• **Work instructions**
Convert every line of text in the data below into a JSON list of strings, one string per line, skipping any blank lines. Leave the pictures out of the list.

*** Exercise data

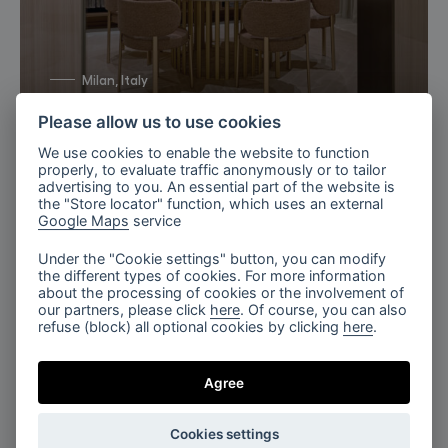
Milan, Italy
Bomma X TURRI 2026
Please allow us to use cookies
We use cookies to enable the website to function
properly, to evaluate traffic anonymously or to tailor
advertising to you. An essential part of the website is
the "Store locator" function, which uses an external
Google Maps
service
Under the "Cookie settings" button, you can modify
the different types of cookies. For more information
about the processing of cookies or the involvement of
our partners, please click
here
. Of course, you can also
refuse (block) all optional cookies by clicking
here
.
Luminous Lounge, Flare
Agree
Cookies settings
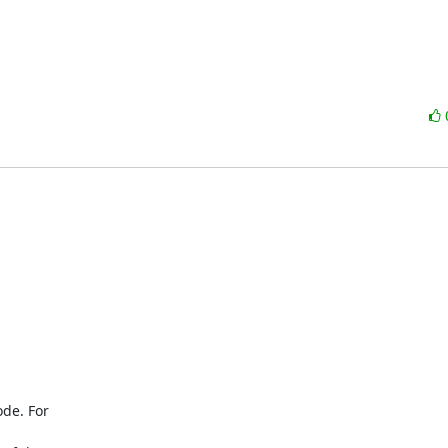
de. For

******

• **The completed task**
[
  "Milan, Italy",
  "Bomma X TURRI 2026",
  "Please allow us to use cookies",
  "We use cookies to enable the website to function",
  "properly, to evaluate traffic anonymously or to tailor",
  "advertising to you. An essential part of the website is",
  "the \"Store locator\" function, which uses an external",
  "Google Maps",
  "service",
  "Under the \"Cookie settings\" button, you can modify",
  "the different types of cookies. For more information",
  "about the processing of cookies or the involvement of",
  "our partners, please click",
  "here",
  ". Of course, you can also",
  "refuse (block) all optional cookies by clicking",
  "here",
  ".",
  "Luminous Lounge, Flare",
  "Agree",
  "Cookies settings",
  "de. For"
]